Revolução dos Supertênis Transformando Corredores em Atletas Velozes

Bruna Azevedo/Arte g1
Tecnologia avançada promete mudanças significativas nas maratonas.
Nos últimos anos, a corrida tem se transformado em um verdadeiro campo de batalha tecnológico. Fabricantes de tênis estão investindo em inovações que visam não apenas o desempenho dos atletas profissionais, mas também de corredores amadores. Vamos explorar como os ‘supertênis’ estão impulsionando essa revolução nas pistas.

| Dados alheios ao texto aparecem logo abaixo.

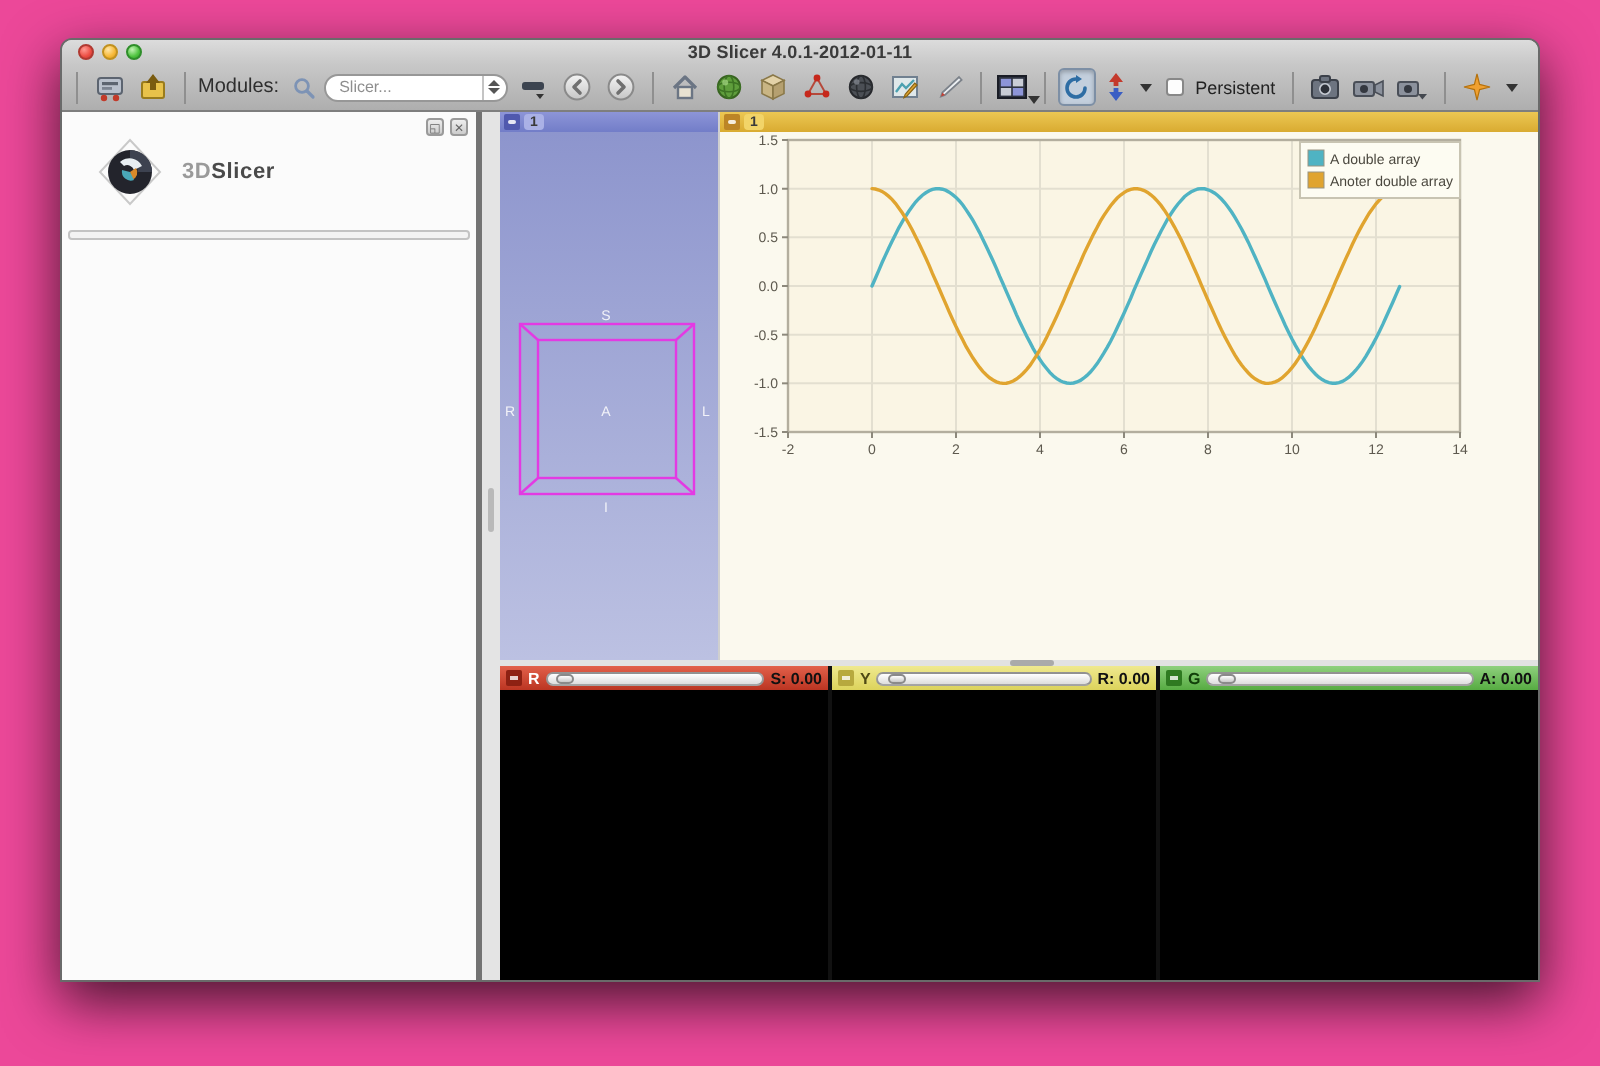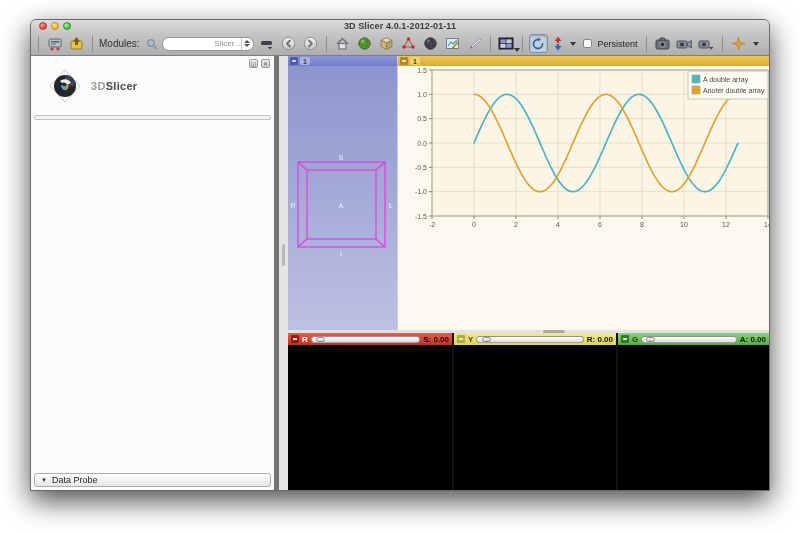--- a/index.html
+++ b/index.html
@@ -1,17 +1,17 @@
 <!DOCTYPE html>
 <html><head>
 <meta charset="utf-8">
 <style>
   * { margin:0; padding:0; box-sizing:border-box; }
   html,body { width:800px; height:533px; background:#000; font-family:"Liberation Sans", sans-serif; overflow:hidden; }
-  #desktop { position:relative; width:800px; height:533px; background:#ffffff;text-align:right; }
+  #desktop { position:relative; width:800px; height:533px; background:#ec4899; }
   #window { position:absolute; left:30px; top:19px; width:740px; height:472px; background:#ececec;
             border-radius:6px 6px 0 0; box-shadow:0 10px 28px rgba(0,0,0,.7); overflow:hidden;
             border:1px solid #6a6a6a; display:flex; flex-direction:column; }
 
   
   #titlebar { height:12px; background:linear-gradient(#dcdcdc,#c8c8c8); position:relative;
               display:flex; align-items:center; justify-content:center; flex:0 0 auto; }
   .lights { position:absolute; left:8px; top:2px; display:flex; gap:4px; }
   .light { width:8px; height:8px; border-radius:50%; }
   .light.red   { background:radial-gradient(circle at 35% 30%, #ff9a92, #ec4d43 60%, #c23a31); border:.5px solid #b03a32;}
@@ -32,21 +32,21 @@
   #modules-combo .step { width:12px; height:12px; border-left:1px solid #c4c4c4; display:flex; flex-direction:column;
                    align-items:center; justify-content:center; color:#555; }
   .caret-up { width:0;height:0;border-left:3px solid transparent;border-right:3px solid transparent;border-bottom:3px solid #555; margin-bottom:1px;}
   .caret-dn { width:0;height:0;border-left:3px solid transparent;border-right:3px solid transparent;border-top:3px solid #555;}
   .mini-caret { width:0;height:0;border-left:3px solid transparent;border-right:3px solid transparent;border-top:4px solid #333; margin-left:2px; flex:0 0 auto;}
   .chk { width:9px; height:9px; background:#fdfdfd; border:1px solid #888; border-radius:2px; margin:0 3px 0 4px; flex:0 0 auto;}
   .chk-label { font-size:9px; color:#222; margin-right:2px; }
 
   
   #main { flex:1 1 auto; display:flex; background:#dadada; min-height:0; }
-  #module-panel { width:248px; background:#fbfbfb; border-right:5px solid #737373; position:relative; flex:0 0 auto; }
+  #module-panel { width:210px; background:#fbfbfb; border-right:3px solid #737373; position:relative; flex:0 0 auto; }
   #panel-topbtns { position:absolute; right:4px; top:3px; display:flex; gap:3px; }
   .pbtn { width:9px; height:9px; border:1px solid #9a9a9a; border-radius:2px; background:linear-gradient(#eee,#ccc);
           display:flex; align-items:center; justify-content:center; font-size:6px; color:#666; }
   #logo-row { display:flex; align-items:center; gap:8px; padding:12px 0 10px 16px; }
   #logo-text { font-size:11px; letter-spacing:.3px; }
   #logo-text .l3d { color:#9a9a9a; font-weight:bold; }
   #logo-text .lslicer { color:#4a4a4a; font-weight:bold; }
   .collapse-bar { margin:2px 3px 0 3px; height:14px; border:1px solid #adadad; border-radius:3px;
                   background:linear-gradient(#fdfdfd,#e6e6e6); display:flex; align-items:center; padding:0 6px; gap:5px; }
   .collapse-bar .tri { font-size:6px; color:#333; }
@@ -307,24 +307,20 @@
             <polygon points="18,2 33,18 18,34 3,18" fill="none" stroke="#c9c9c9" stroke-width="1"></polygon>
             <circle cx="18" cy="18" r="11" fill="#23242c"></circle>
             <path d="M18 7 A11 11 0 0 1 29 18 L22 18 A4.5 4.5 0 0 0 18 13.5 Z" fill="#3d4250"></path>
             <path d="M13 13 A7 7 0 0 1 24 15 L20 17 A3.5 3.5 0 0 0 15 15 Z" fill="#e8eef2"></path>
             <path d="M21 16 A4 4 0 0 1 19 22 L18 18 Z" fill="#d88a2a"></path>
             <path d="M14 17 A4.5 4.5 0 0 0 20 22 L18 18 Z" fill="#4aa8b8"></path>
           </svg>
           <span id="logo-text"><span class="l3d">3D</span><span class="lslicer">Slicer</span></span>
         </div>
         <div class="thin-strip"></div>
-        <div class="collapse-bar" id="data-probe-bar">
-          <span class="tri">▼</span>
-          <span class="clabel">Data Probe</span>
-        </div>
       </div>
 
       <div id="vsplitter">
         <div class="pill"></div>
       </div>
 
       <div id="views">
         <div id="toprow">
 
           <div id="threed-view">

A indústria de calçados esportivos tem se dedicado a desenvolver os chamados supertênis, projetados com tecnologias inovadoras como placas de carbono e espumas de alta performance. Esses calçados não são apenas uma ferramenta para atletas profissionais; eles também se tornaram acessíveis a corredores comuns que buscam melhorar seu desempenho.

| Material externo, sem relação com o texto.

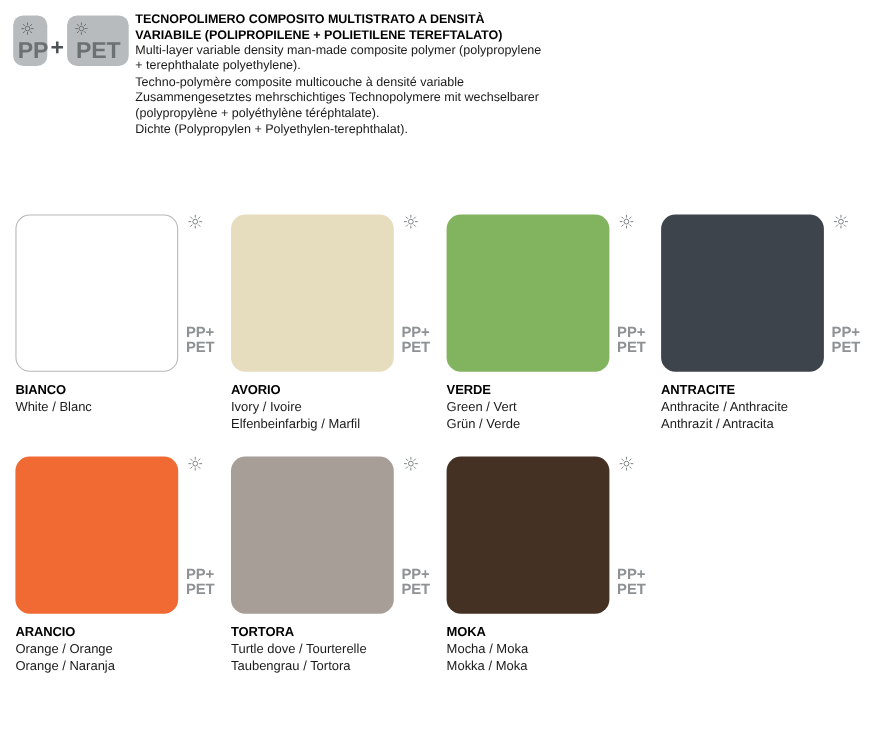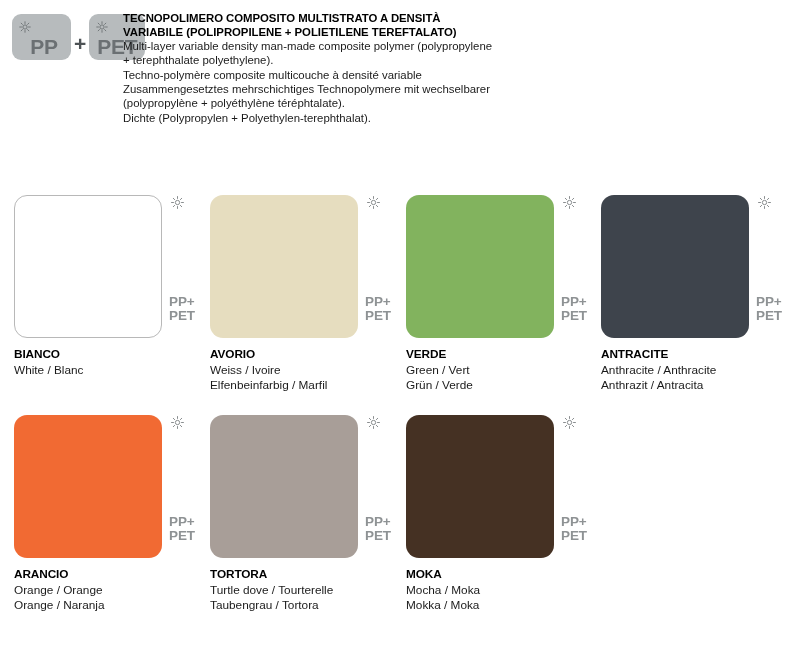--- a/index.html
+++ b/index.html
@@ -35,21 +35,21 @@
     position: relative;
     background: #b7bbbd;
     border-radius: 9px;
     height: 46px;
     display: flex;
     align-items: flex-end;
     justify-content: center;
     box-sizing: border-box;
     padding: 0 7px 3px 7px;
   }
-  .badge-pp  { width: 59px; padding-left: 12px; }
+  .badge-pp  { width: 31px; padding-left: 12px; }
   .badge-pet { width: 56px; }
   .badge-text {
     font-size: 21px;
     font-weight: bold;
     color: #6b7073;
     letter-spacing: -0.2px;
     line-height: 1;
   }
   .badge-sun {
     position: absolute;
@@ -265,21 +265,21 @@
     <line x1="6.7" y1="17.3" x2="4.2" y2="19.8"></line>
   </g>
             </svg></span>
       <div class="pp-pet" style="color: rgb(142, 146, 148);">
         <span>PP+</span>
         <span>PET</span>
       </div>
     </div>
     <div class="caption">
       <div class="cap-name">AVORIO</div>
-      <div class="cap-tr">Weiss / Ivoire</div>
+      <div class="cap-tr">Ivory / Ivoire</div>
       <div class="cap-tr">Elfenbeinfarbig / Marfil</div>
     </div>
       </div>
       <div class="cell" style="left: 406px;">
     <div class="swatch-wrap">
       <div class="swatch" style="background: rgb(130, 179, 94);"></div>
       <span class="sun-icon"><svg viewBox="0 0 24 24" width="13" height="13">
   <circle cx="12" cy="12" r="4" fill="none" stroke="#777c7e" stroke-width="1.6"></circle>
   <g stroke="#777c7e" stroke-width="1.6" stroke-linecap="round">
     <line x1="12" y1="1" x2="12" y2="4.6"></line>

Histórias como a de Ronaldo da Costa, único brasileiro a ter quebrado o recorde masculino da maratona, revelam o quanto os avanços tecnológicos podem impactar o desempenho. Com um par de supertênis, ele acredita que poderia ter reduzido seu tempo de corrida em até três minutos, um ajuste significativo em uma distância de 42,195 km.
Atualmente, o recorde da maratona masculina é de 2h00min35s, enquanto o tempo recorde feminino é de 2h11min53s. As fabricantes de tênis estão em uma disputa incessante para desenvolver modelos que não apenas melhorem a performance, mas que também ajudem a estabelecer novas marcas em eventos como a maratona.
Os supertênis são equipados com materiais tecnológicos que aumentam tanto a impulsão quanto a estabilidade. Entre as inovações, encontramos calçados que prometem um efeito trampolim: uma camada de carbono nas solas que devolve energia ao corredor a cada passada, permitindo que ele gaste menos força ao correr. Essa tecnologia é retirada diretamente das experiências dos atletas, conforme explica Rudnei Palhano, doutor em Engenharia de Materiais.
A prática do chamado ‘doping mecânico’ também trouxe polêmicas às inovações. Após surgirem os Vaporfly da Nike, a World Athletics instituiu regras para limitar o uso de tecnologia em competições, garantindo que os tênis fossem acessíveis a todos os atletas.
Curiosamente, além das placas de carbono, uma nova tendência é a impressão 3D dos tênis, permitindo que sejam moldados perfeitamente aos pés dos corredores. Essa técnica é uma promessa para o futuro próximo, prometendo um ajuste mais confortável e eficiente para todos.
A expectativa é de que, com a popularização dos supertênis, cada vez mais corredores amadores tenham acesso a tecnologias que antes eram exclusivas dos atletas de elite. Com o tempo, esses calçados que hoje custam milhares de reais deverão se tornar mais acessíveis, permitindo que mais pessoas se beneficiem deles.
Com os recordes da maratona retornando ao foco, Ronaldo da Costa sinaliza que temos muito a esperar: ‘Não vai demorar. Do jeito que os atletas estão cada vez mais treinados, tudo é possível’.
Os supertênis não representam apenas um avanço em tecnologia esportiva, mas também uma evolução em como entendemos o esporte e o desempenho humano. Ao democratizar o acesso a esses recursos, caminhamos para um futuro onde todos, independentemente de seu nível de habilidade, podem buscar a excelência nas corridas.